*ASSIGNMENT*: Locate every line in the material below that contains the word "chart", and copy each of those lines.

*** Opening of RECORDS FOR THE EXERCISE ***

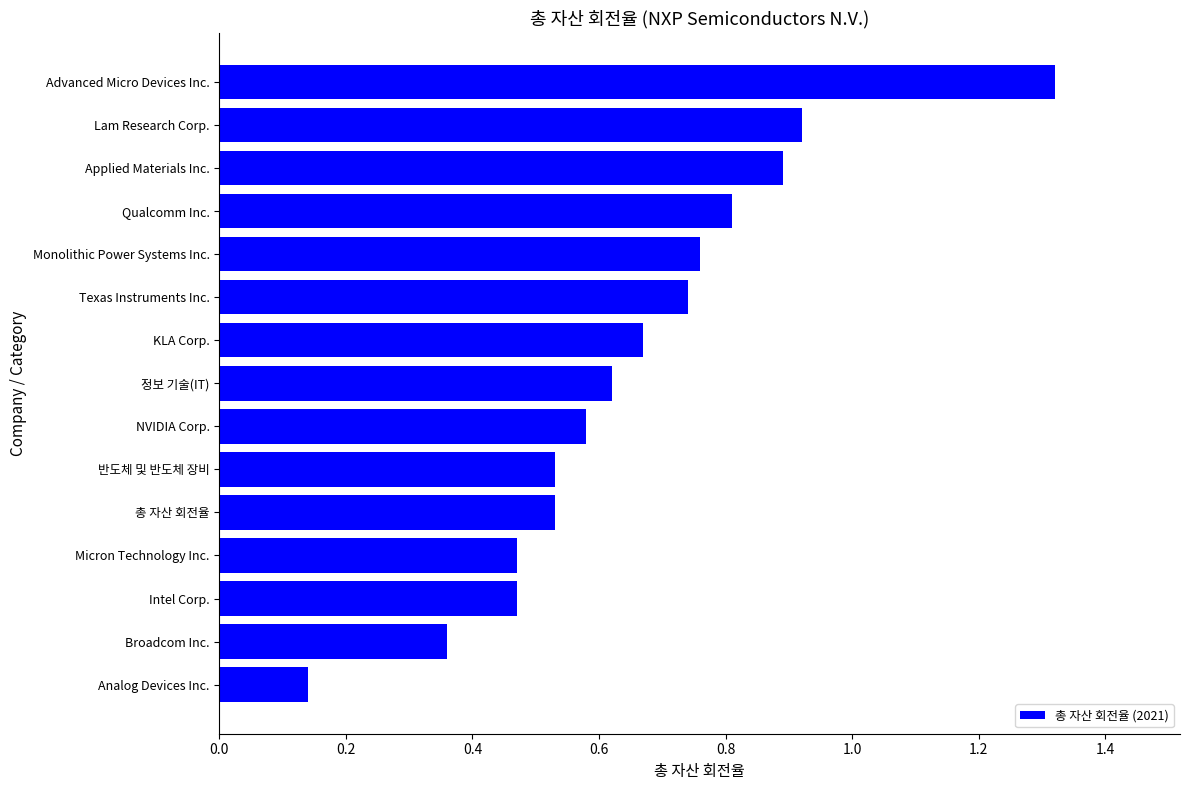

The value at Lam Research Corp. is 0.2. True or false?

False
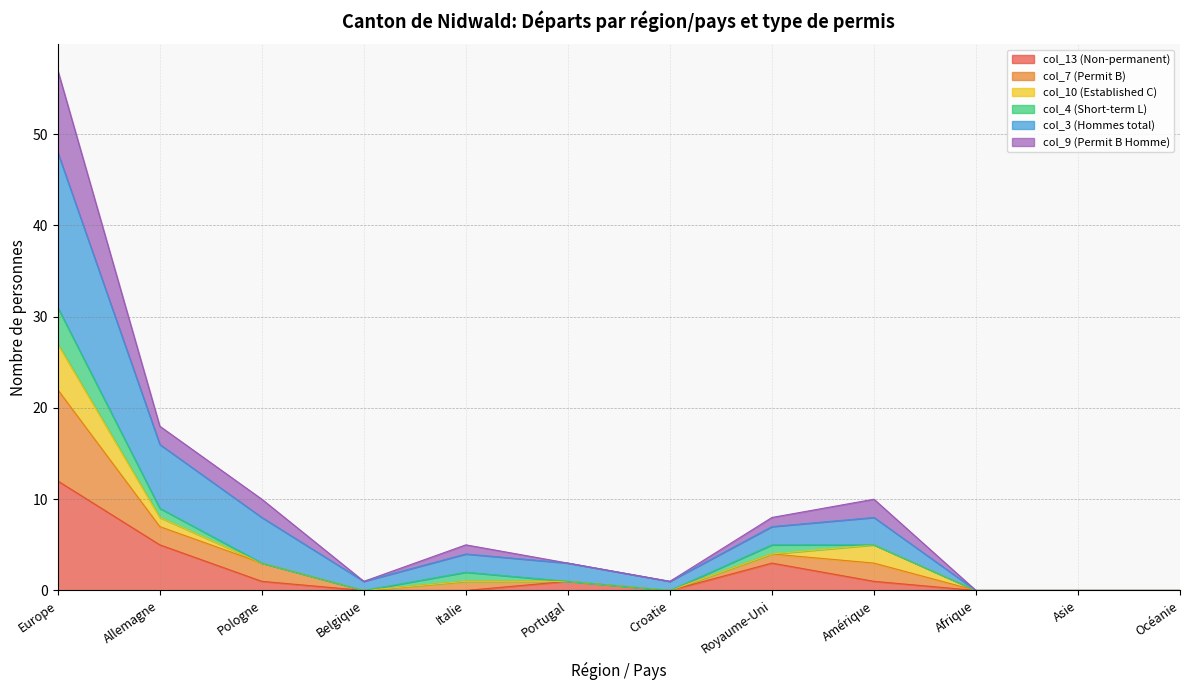

At how many categories does at least one series exceed 39?

1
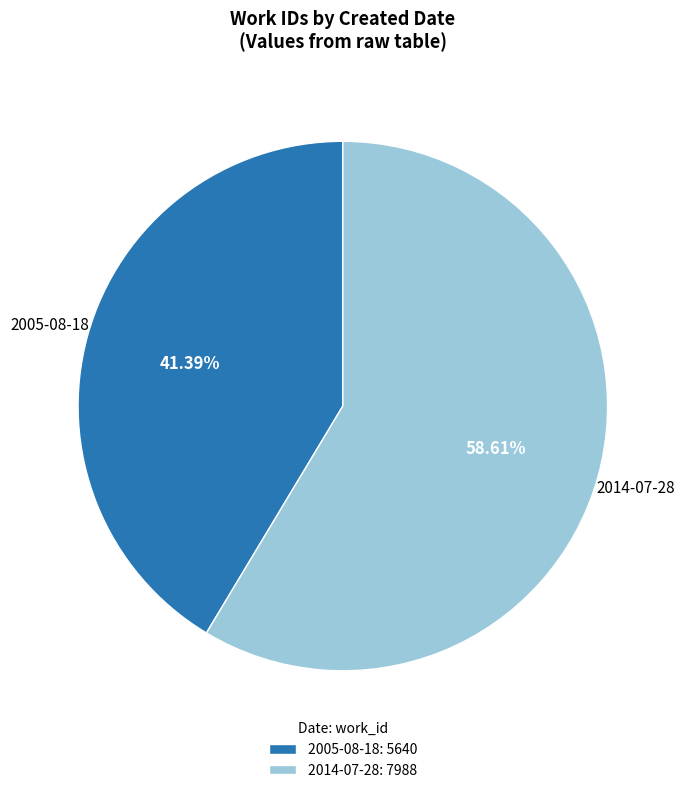

How many slices are in this pie chart?

2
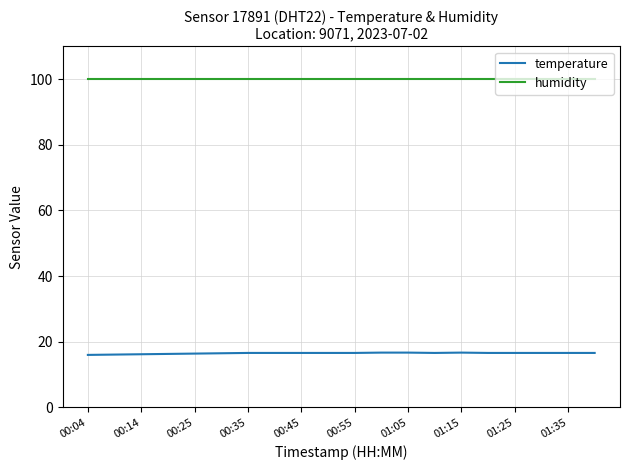

Which series has the largest total across all categories?

humidity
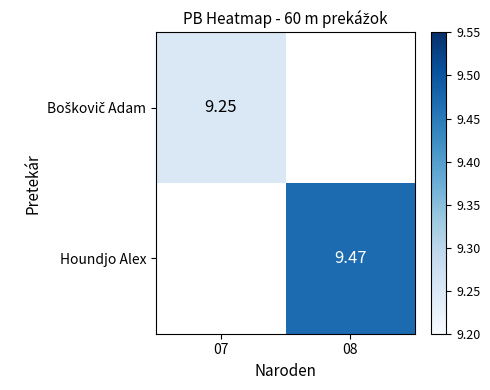

Is it true that Boškovič Adam equals 9.2 at 07?

True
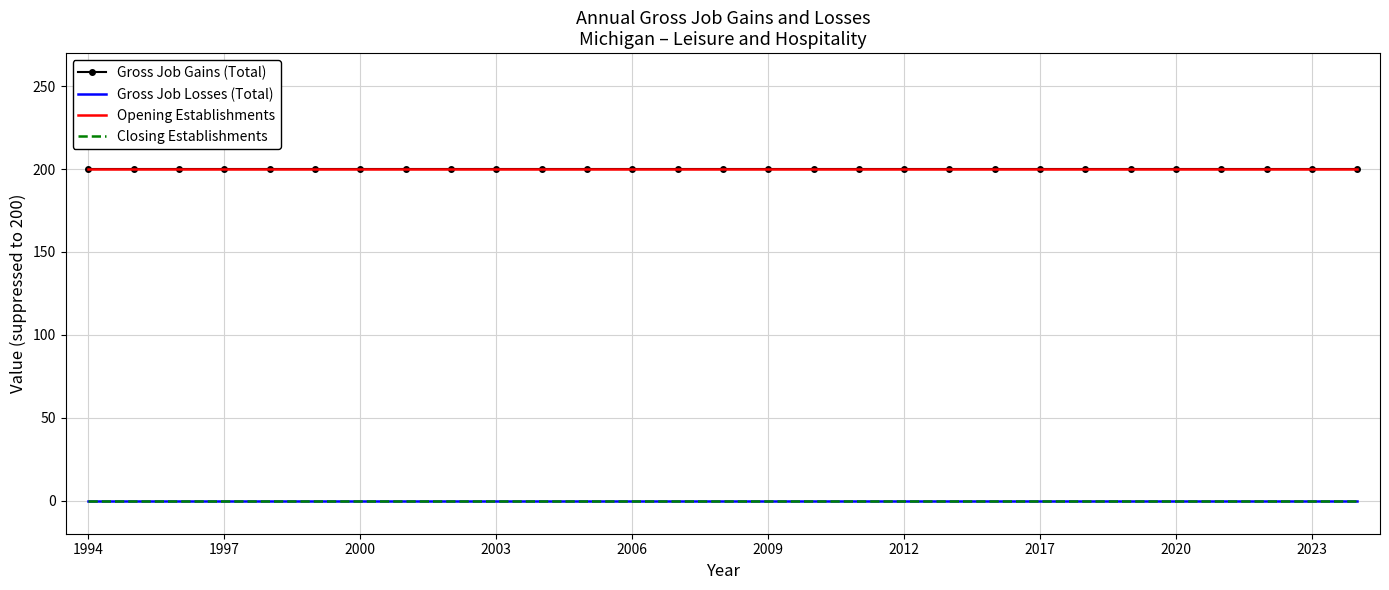

True or false: Closing Establishments and Opening Establishments intersect in this chart.

False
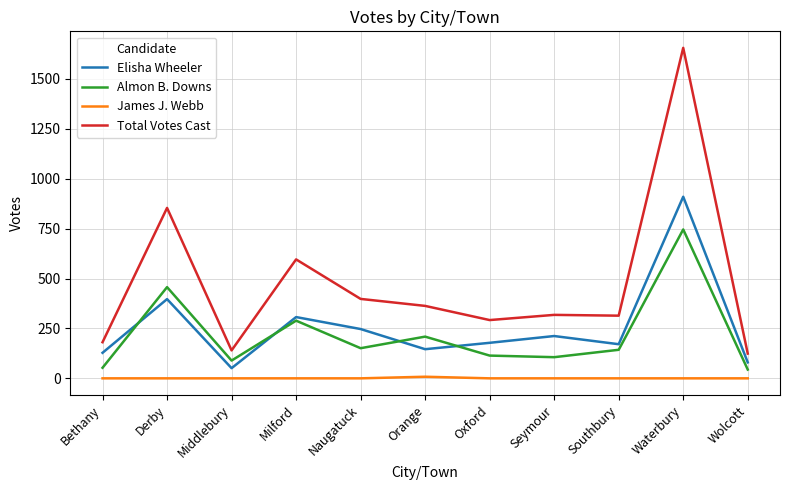

The Total Votes Cast series shows 522 at Orange. True or false?

False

*** Close of RECORDS FOR THE EXERCISE ***

*THE ANSWER*:
How many slices are in this pie chart?
True or false: Closing Establishments and Opening Establishments intersect in this chart.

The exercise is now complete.